Jack Orenstein <jao@xxxxxxxxxxxx> · Fri, 1 Jan 2021 12:20:49 -0500

I am working on a research project involving a datatype, D, with the following characteristics:

- A value of D is a variable-length binary string.

- A value of D usually gives rise to a single index term, but there could occasionally be more, (up to some configurable maximum).

- The index terms are int64.

GIN looks like a good fit for my requirements, and I've done a little experimentation (using btree_gin) to determine that the optimizer is working as I'd hoped.

So I'm going to proceed with GIN indexes, writing an extension for my datatype. But I'm wondering about btrees and GIN, in general. This discussion was pretty interesting: https://www.postgresql-archive.org/Questions-about-btree-gin-vs-btree-gist-for-low-cardinality-columns-td6088041.html.

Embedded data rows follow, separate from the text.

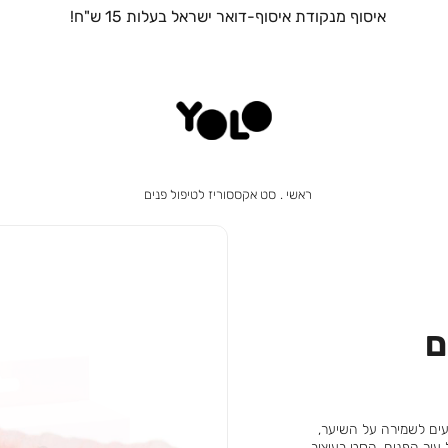
איסוף מנקודת איסוף-דואר ישראל בעלות 15 ש"ח!
ראשי
סט
ראשי
סט אקססוריז לטיפול פנים
אקססוריז
לטיפול
פנים
ם
ים לשמירה על השיער,
 עור הפנים. הסט בעיצוב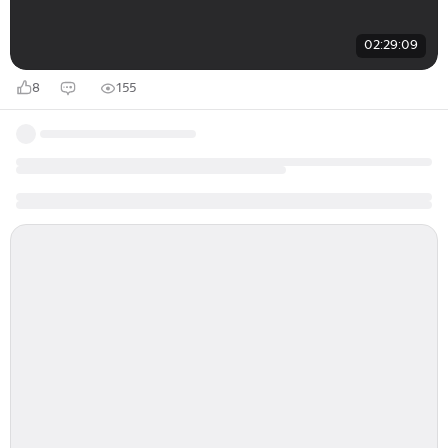
02:29:09
8
155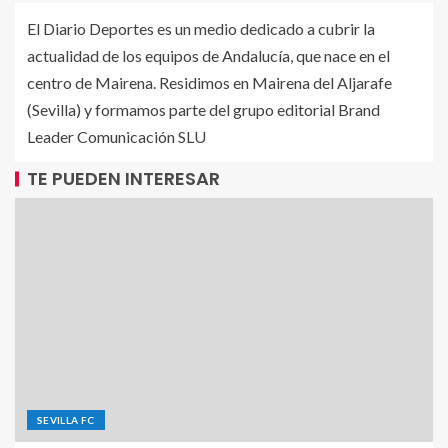
El Diario Deportes es un medio dedicado a cubrir la
actualidad de los equipos de Andalucía, que nace en el
centro de Mairena. Residimos en Mairena del Aljarafe
(Sevilla) y formamos parte del grupo editorial Brand
Leader Comunicación SLU
TE PUEDEN INTERESAR
SEVILLA FC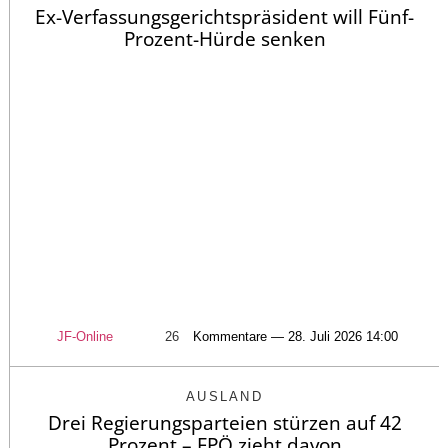
Ex-Verfassungsgerichtspräsident will Fünf-
Prozent-Hürde senken
JF-Online
26
Kommentare — 28. Juli 2026 14:00
AUSLAND
Drei Regierungsparteien stürzen auf 42
Prozent – FPÖ zieht davon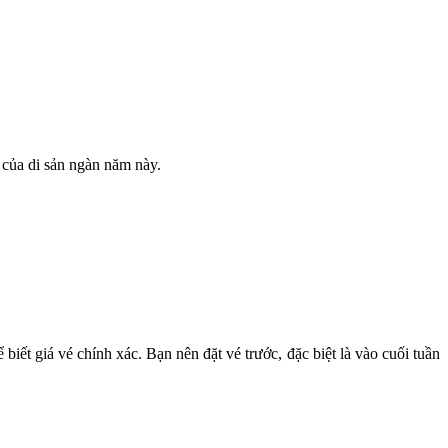
 của di sản ngàn năm này.
ể biết giá vé chính xác. Bạn nên đặt vé trước, đặc biệt là vào cuối tuần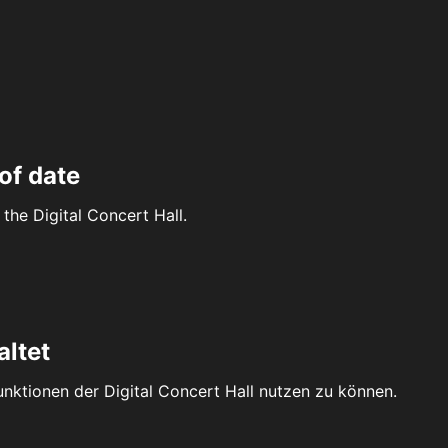
of date
the Digital Concert Hall.
altet
Funktionen der Digital Concert Hall nutzen zu können.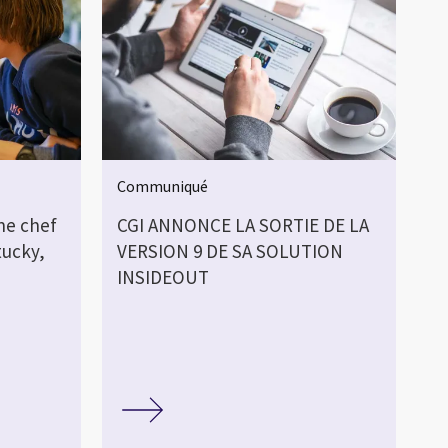
Communiqué
ne chef
CGI ANNONCE LA SORTIE DE LA
tucky,
VERSION 9 DE SA SOLUTION
INSIDEOUT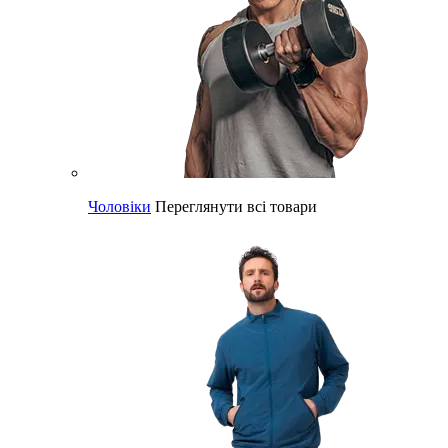
Чоловіки
Переглянути всі товари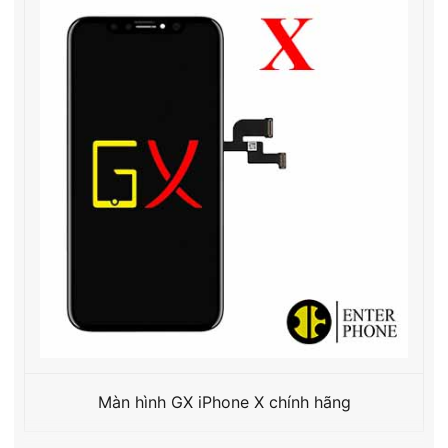
Màn hình GX iPhone X chính hãng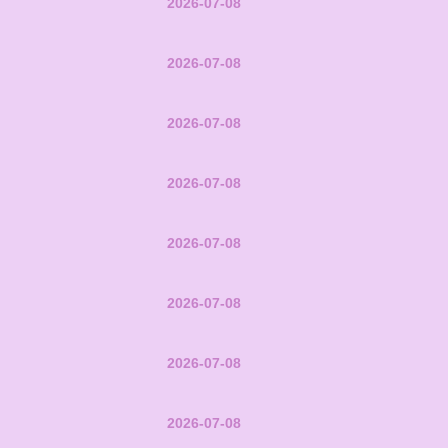
2026-07-08
2026-07-08
2026-07-08
2026-07-08
2026-07-08
2026-07-08
2026-07-08
2026-07-08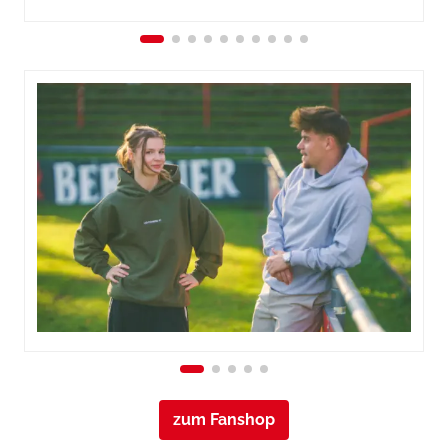
zum Fanshop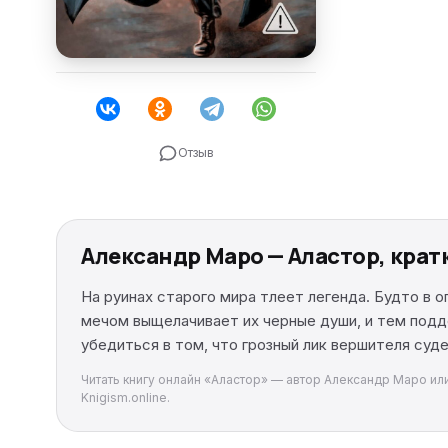
Отзыв
Александр Маро — Аластор, кра
На руинах старого мира тлеет легенда. Будто в 
мечом выщелачивает их черные души, и тем подд
убедиться в том, что грозный лик вершителя суде
Читать книгу онлайн «Аластор» — автор Александр Маро или
Knigism.online.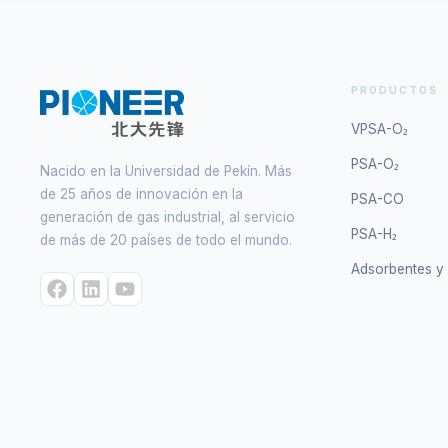
PRODUCTOS
VPSA-O₂
PSA-O₂
Nacido en la Universidad de Pekín. Más
de 25 años de innovación en la
PSA-CO
generación de gas industrial, al servicio
PSA-H₂
de más de 20 países de todo el mundo.
Adsorbentes y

My main questions are about the remaining differences between btree and GIN indexes. With btree key deduplication in Postgres 12, one of the main differences between btrees and GIN is gone, (my understanding is that GIN has done this optimization for a long time).

I think that one other major difference between the two is that GIN can handle multiple keys per row, while a btree cannot. Is there some fundamental reason why the btree cannot accommodate multiple keys per row? I think that this would have no impact on the btree structure itself. The only difference would be that the same row (ctid) could be associated with multiple keys.

I guess the top-level question is this: Is it possible in principle for the btree index to subsume GIN index capabilities?

Jack Orenstein